UPDATE (9/30/14): The North American user bases of both the iPhone 6 and 6 Plus exhibited usage share growth within the iPhone ecosystem since our last study on the subject on September 21.
iPhone 6 users now generate 2.3% of total North American iPhone-based Web traffic – a figure roughly 0.8 percentage points higher than what was observed the first weekend following release. Meanwhile, the share of U.S. and Canadian iPhone-based Web traffic driven by iPhone 6 Plus users reached 0.3%, an increase of 0.1 percentage points since the first post-release weekend.
In terms of the share of North American iPhone Web traffic generated, iPhone 6 models are behind what was exhibited by iPhone 5 users following that phone’s launch in 2012. Several factors are likely contributing to the smaller usage share, among them, delays in meeting existing demand for iPhone 6 and 6 Plus models, along with the domestic iPhone user base having grown in size in the two years since the launch of the iPhone 5. However, as the North American supply of both the iPhone 6 and 6 Plus begins to catch up with demand in the coming weeks and months, we expect to see each device’s corresponding North American usage share continue to rise, possibly at more accelerated rates.

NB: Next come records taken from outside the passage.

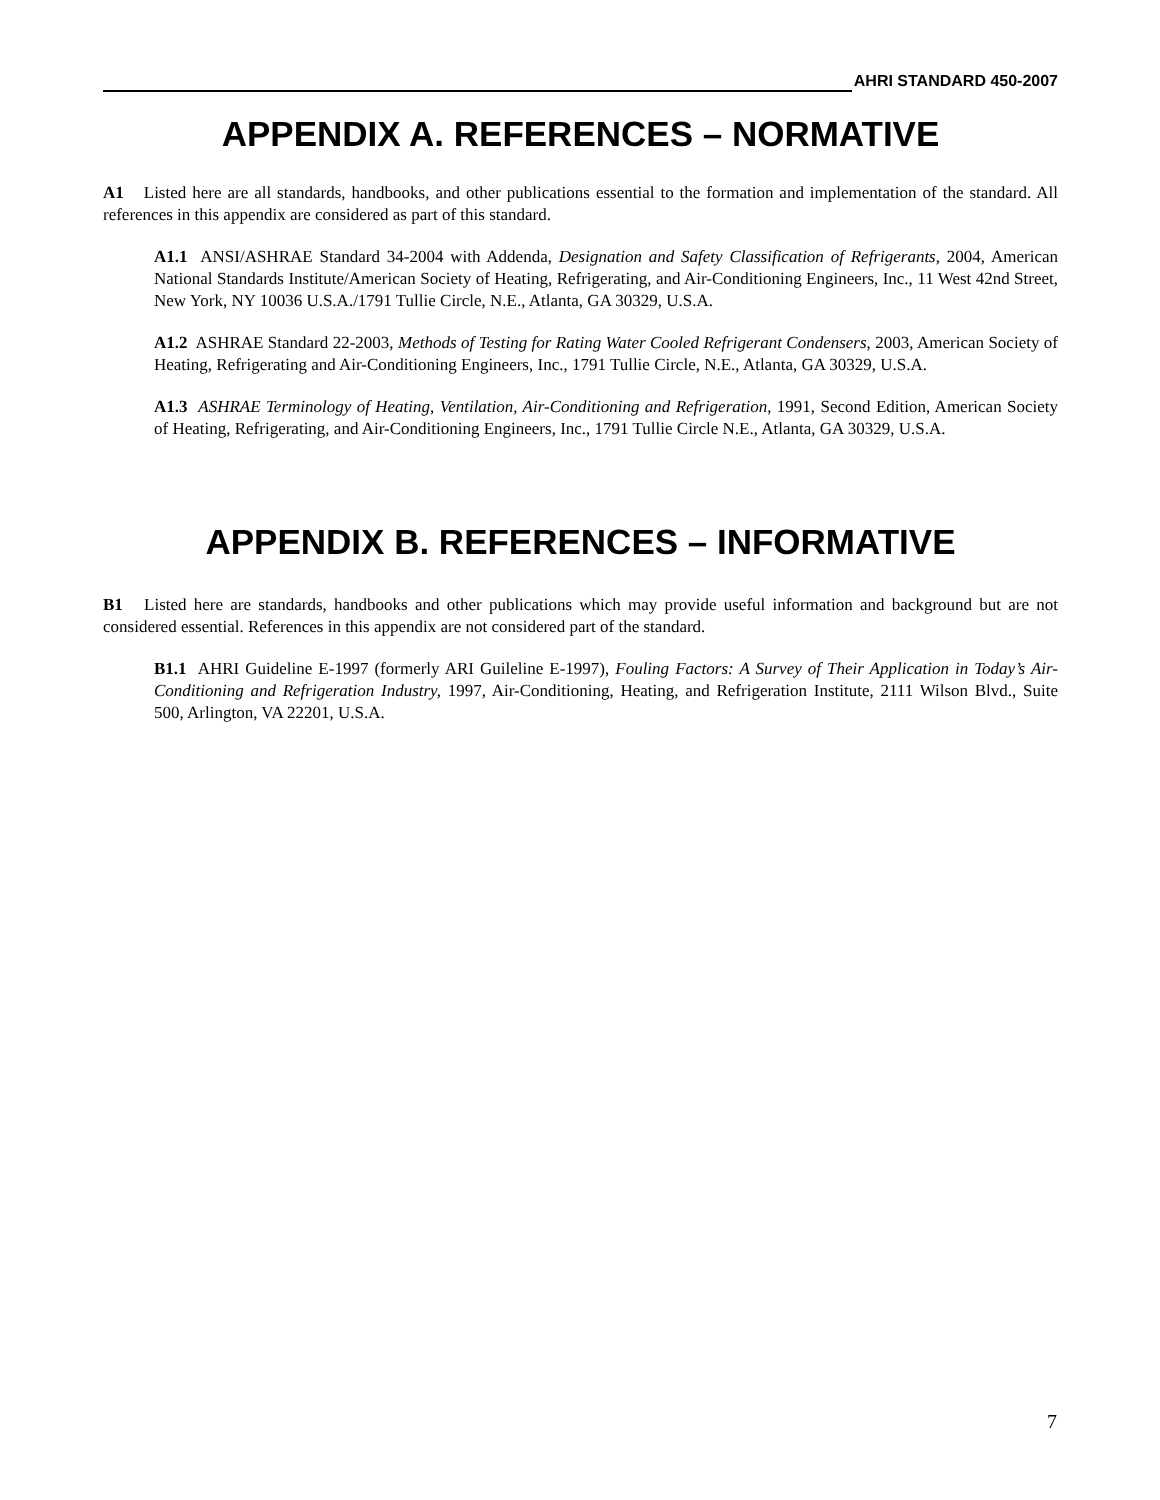AHRI STANDARD 450-2007
APPENDIX A. REFERENCES – NORMATIVE
A1 Listed here are all standards, handbooks, and other publications essential to the formation and implementation of the standard. All references in this appendix are considered as part of this standard.
A1.1 ANSI/ASHRAE Standard 34-2004 with Addenda, Designation and Safety Classification of Refrigerants, 2004, American National Standards Institute/American Society of Heating, Refrigerating, and Air-Conditioning Engineers, Inc., 11 West 42nd Street, New York, NY 10036 U.S.A./1791 Tullie Circle, N.E., Atlanta, GA 30329, U.S.A.
A1.2 ASHRAE Standard 22-2003, Methods of Testing for Rating Water Cooled Refrigerant Condensers, 2003, American Society of Heating, Refrigerating and Air-Conditioning Engineers, Inc., 1791 Tullie Circle, N.E., Atlanta, GA 30329, U.S.A.
A1.3 ASHRAE Terminology of Heating, Ventilation, Air-Conditioning and Refrigeration, 1991, Second Edition, American Society of Heating, Refrigerating, and Air-Conditioning Engineers, Inc., 1791 Tullie Circle N.E., Atlanta, GA 30329, U.S.A.
APPENDIX B. REFERENCES – INFORMATIVE
B1 Listed here are standards, handbooks and other publications which may provide useful information and background but are not considered essential. References in this appendix are not considered part of the standard.
B1.1 AHRI Guideline E-1997 (formerly ARI Guileline E-1997), Fouling Factors: A Survey of Their Application in Today’s Air-Conditioning and Refrigeration Industry, 1997, Air-Conditioning, Heating, and Refrigeration Institute, 2111 Wilson Blvd., Suite 500, Arlington, VA 22201, U.S.A.
7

ORIGINAL POST (9/22/14): Apple unveiled its two newest iPhone iterations on September 9, 2014, before ultimately releasing both models ten days later across the U.S, Canada, and several other countries. Apple stated that pre-orders for the iPhone 6 in particular reached over 4 million in the first 24 hours following the September 9 announcement – nearly doubling the number of iPhone 5 preorders in 2012, the previous record. Subsequent usage growth for the 4.7-inch iPhone 6 has been impressive, with the 5.5-inch iPhone 6 Plus also showing progress but trailing its smaller counterpart. However, supply delays for both phones may be to blame for initial usage growth rates being slightly behind those of the iPhone 5 in the same post-launch time period.
To quantify usage growth of the iPhone 6 and iPhone 6 Plus over the first weekend following their simultaneous releases, Chitika Insights examined millions of U.S. and Canadian iPhone-based online ad impressions generated between September 19 and 21, 2014. Usage rates of each phone were then graphed as a percentage of total North American iPhone Web traffic, and are displayed on a three-hour rolling average for the purposes of clarity.
In order to provide a historical point of comparison, an additional graph overlays average daily iPhone 6 and 6 Plus iPhone Web traffic shares on top of the first weekend adoption data we catalogued for the iPhone 5 between September 21 and 23, 2012. Both graphs can be seen below.
iPhone 6 users are generating a steadily growing portion of North American iPhone Web traffic, surpassing a 1.5% usage share less than two days following the September 19 launch. That figure is roughly one percentage point behind what we observed for the iPhone 5 over the same time period following its public release, but it is nonetheless a notable achievement. For some perspective, it took North American Samsung Galaxy S5 users over a week to generate a 1.5% share of Samsung smartphone Web traffic.
The iPhone 6 Plus exhibiting a slower growth rate isn’t a tremendous surprise due to the phone’s size giving it more of a niche appeal as opposed to the 4.7-inch iPhone 6. Additionally, while supply delays have impacted the ability to meet demand for both devices, the iPhone 6 Plus has been selling out at retail stores much more frequently than the traditional model.
While Apple did not specify any country-by-country breakdown of its record-setting iPhone 6 presale, it’s reasonable to assume that a sizable percentage of those purchases were made by U.S. and Canadian consumers. As Apple is still in the process of fulfilling its device preorders with shipping dates for some models still on the horizon, iPhone 6 and 6 Plus usage rates are expected to continue trending upwards for some time. However, the exact velocity of these changes, along with how long the growth may last, remains to be seen.